Formula: KAl₃Si₃O₁₀(OH)₂
Space group: \(P3_1 12 \)
Lattice: Trigonal-P
Cell: \(a = 5.196 \text{Å},\,c = 29.97 \text{Å}\)
Z: 3   V: \(700.8\,\text{Å}^3\)

Fig. 52 Crystal structure of muscovite a layered aluminosilicate also known as common micas. Layered mica The elements shown are K in purple, Al in blue, Si in teal, and O in red.

Feldspar

Feldspar is the most abundant mineral in the early crust. While Feldspars have a range of chemical compositions, minerals with this structure account for over half of the material that composes the earth’s crust.

Formula: KAlSi₃O₈
Space group: \(C\frac{2}{m} \)
Lattice: Monclinic-C
Cell: \(a = 8.600 \text{Å},\,b = 13.02 \text{Å},\,\)
   \(c = 7.22 \text{Å},\,\beta = 116.1º\)
Z: 4   V: \(726.3\,\text{Å}^3\)

Fig. 53 Crystal structure of orthoclase a feldspar. The elements shown are K in purple, Al in blue, Si in teal, and O in red.

Zeolites

Zeolites are a class of both natural and synthetic aluminosilicates that form porous structures with a broad range of applications in gas storage, chemical separations, and catalysis. Two of the most common zeolite structures encountered in the chemistry lab are Linde Type A (aka, LTA, 3 Å and 4 Å molecular sieves), and Faujasite (13X molecular sieves). Both are synthesize using hydrothermal conditions and upon crystallization contain a large amount of water in the pores. The water can be removed by heating post-synthesis to create the activated zeolite. In Fig. 54 are shown simplified representations of these crystal structures with only the Si and Al tetrahedra shown. Linde Type A and Faujasite are only two of over 230 unique tilings of tetrahedra that are identified as zeolites.

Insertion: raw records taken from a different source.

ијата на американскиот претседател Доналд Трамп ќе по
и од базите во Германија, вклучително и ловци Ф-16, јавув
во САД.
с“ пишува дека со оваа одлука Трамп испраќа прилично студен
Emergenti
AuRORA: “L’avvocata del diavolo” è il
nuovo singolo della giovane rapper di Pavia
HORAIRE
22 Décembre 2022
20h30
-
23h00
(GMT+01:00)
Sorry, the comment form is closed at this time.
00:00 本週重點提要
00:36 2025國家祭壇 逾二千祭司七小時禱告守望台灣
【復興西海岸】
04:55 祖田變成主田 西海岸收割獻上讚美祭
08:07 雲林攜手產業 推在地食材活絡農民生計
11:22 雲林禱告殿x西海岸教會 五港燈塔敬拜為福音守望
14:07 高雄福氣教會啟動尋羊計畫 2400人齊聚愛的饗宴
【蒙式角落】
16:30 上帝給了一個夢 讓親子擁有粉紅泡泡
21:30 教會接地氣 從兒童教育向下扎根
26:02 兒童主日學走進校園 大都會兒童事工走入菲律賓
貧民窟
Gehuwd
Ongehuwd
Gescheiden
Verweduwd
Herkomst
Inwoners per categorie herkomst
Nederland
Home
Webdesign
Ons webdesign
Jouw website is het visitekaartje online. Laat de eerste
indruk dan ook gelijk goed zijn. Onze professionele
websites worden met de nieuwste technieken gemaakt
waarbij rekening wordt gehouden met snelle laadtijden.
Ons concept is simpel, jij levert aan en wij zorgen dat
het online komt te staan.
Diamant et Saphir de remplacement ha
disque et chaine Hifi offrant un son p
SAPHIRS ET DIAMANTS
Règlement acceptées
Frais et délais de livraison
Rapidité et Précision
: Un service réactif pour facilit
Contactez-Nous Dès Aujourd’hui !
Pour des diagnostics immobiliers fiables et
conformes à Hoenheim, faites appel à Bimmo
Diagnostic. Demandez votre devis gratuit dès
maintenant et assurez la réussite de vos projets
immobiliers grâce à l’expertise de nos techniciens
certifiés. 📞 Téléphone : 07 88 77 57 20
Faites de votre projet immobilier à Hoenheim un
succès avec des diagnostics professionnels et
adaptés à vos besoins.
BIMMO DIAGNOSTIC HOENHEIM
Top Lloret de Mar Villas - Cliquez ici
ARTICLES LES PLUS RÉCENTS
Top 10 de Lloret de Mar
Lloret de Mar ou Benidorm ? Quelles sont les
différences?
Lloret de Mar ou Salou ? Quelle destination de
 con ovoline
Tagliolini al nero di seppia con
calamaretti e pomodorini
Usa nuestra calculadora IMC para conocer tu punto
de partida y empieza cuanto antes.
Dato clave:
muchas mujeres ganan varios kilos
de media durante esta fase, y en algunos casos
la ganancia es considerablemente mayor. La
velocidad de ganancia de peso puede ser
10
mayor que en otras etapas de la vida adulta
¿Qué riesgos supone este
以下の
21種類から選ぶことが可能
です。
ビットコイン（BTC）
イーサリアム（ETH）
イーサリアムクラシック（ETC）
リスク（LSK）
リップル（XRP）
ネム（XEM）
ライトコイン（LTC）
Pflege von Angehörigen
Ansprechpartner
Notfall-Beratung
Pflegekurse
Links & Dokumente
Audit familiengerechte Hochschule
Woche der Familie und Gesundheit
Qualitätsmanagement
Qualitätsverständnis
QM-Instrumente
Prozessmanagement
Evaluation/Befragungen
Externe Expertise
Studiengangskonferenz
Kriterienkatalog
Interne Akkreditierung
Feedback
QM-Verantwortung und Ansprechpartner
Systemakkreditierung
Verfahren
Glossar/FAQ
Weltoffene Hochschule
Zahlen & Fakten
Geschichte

Fig. 54 Crystal structure of Linde Type A, \(Na_{12}Al_{12}Si_{12}O_{48}\cdot 27H_2O\), and Faujasite, \((Na_2,Ca,Mg)_{3.5}[Al_7Si_{17}O_{48}]\cdot32 H_2O\), zeolites. The mixed Si/Al sites are shown as teal tetrahedron. Oxygen atoms are shown in red. Water and alkali metal cations not shown.